• [Aim of the task] Among the entries that follow, find every line with the word "docs" and list it.
*** Provided data Section Begins ***
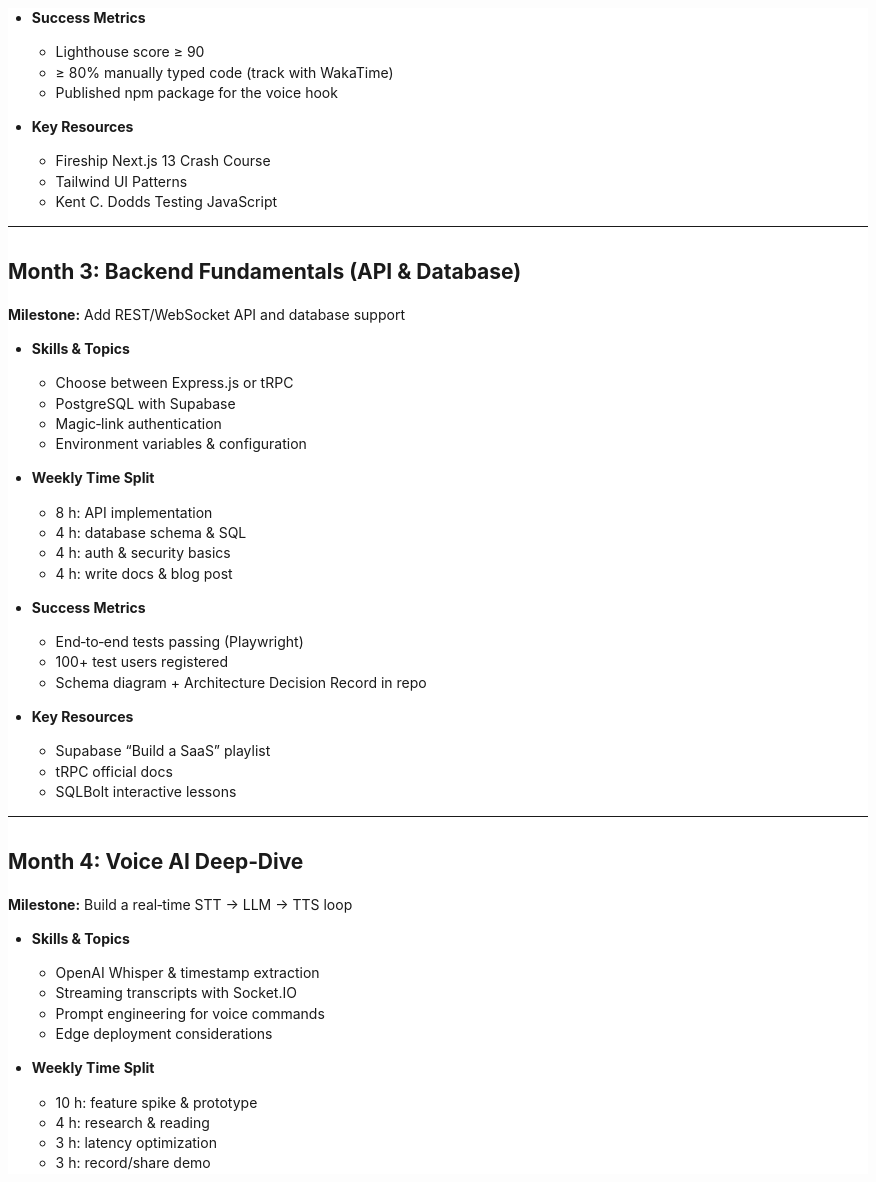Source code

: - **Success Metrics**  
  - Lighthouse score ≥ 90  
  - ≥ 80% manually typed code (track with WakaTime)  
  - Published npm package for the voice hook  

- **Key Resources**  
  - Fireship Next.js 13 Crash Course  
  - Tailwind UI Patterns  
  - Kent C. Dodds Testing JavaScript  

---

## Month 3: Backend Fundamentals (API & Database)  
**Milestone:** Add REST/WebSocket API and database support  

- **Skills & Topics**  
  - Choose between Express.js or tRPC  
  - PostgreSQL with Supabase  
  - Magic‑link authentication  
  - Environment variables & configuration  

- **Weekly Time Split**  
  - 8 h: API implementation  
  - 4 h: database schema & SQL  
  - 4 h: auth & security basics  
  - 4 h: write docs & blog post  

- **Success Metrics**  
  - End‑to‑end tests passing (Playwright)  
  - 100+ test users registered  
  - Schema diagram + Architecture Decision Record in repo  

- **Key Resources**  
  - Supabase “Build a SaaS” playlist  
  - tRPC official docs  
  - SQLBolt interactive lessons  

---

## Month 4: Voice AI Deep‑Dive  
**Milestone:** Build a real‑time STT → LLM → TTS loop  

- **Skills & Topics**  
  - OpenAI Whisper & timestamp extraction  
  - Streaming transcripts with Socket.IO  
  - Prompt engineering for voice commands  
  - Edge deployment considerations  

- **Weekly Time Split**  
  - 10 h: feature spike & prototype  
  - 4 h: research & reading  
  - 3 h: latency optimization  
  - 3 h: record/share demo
*** Provided data Section Ends ***
*** Provided data Section Begins ***
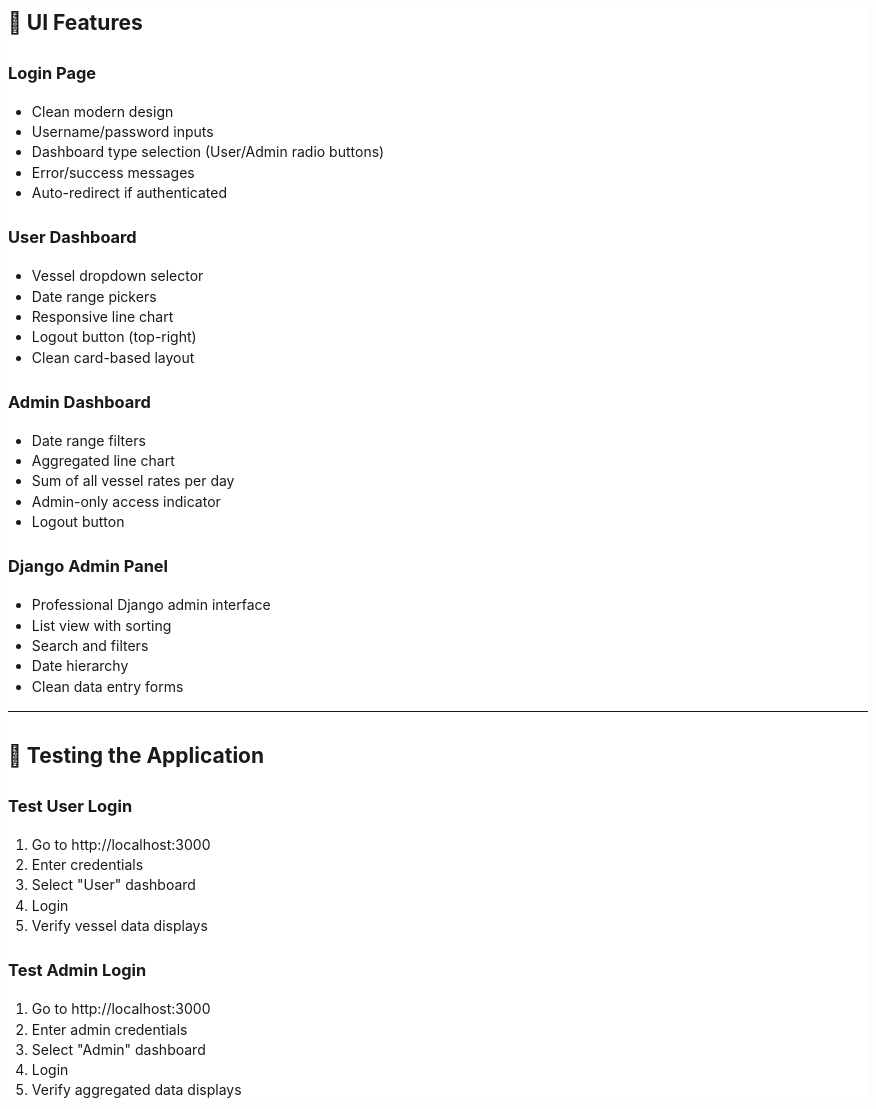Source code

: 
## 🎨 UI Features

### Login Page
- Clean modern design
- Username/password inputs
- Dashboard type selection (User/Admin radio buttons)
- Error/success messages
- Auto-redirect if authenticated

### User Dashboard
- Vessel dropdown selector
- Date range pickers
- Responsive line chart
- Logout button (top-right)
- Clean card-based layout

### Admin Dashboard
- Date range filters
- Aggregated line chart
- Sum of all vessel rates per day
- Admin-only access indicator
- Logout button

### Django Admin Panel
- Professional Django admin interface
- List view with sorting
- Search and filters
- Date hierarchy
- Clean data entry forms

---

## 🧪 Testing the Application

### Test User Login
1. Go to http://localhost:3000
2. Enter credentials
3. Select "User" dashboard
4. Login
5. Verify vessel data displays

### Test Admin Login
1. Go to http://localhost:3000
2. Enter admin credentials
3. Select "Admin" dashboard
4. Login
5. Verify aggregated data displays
*** Provided data Section Ends ***
• [Result below]
  - 4 h: write docs & blog post  
  - tRPC official docs  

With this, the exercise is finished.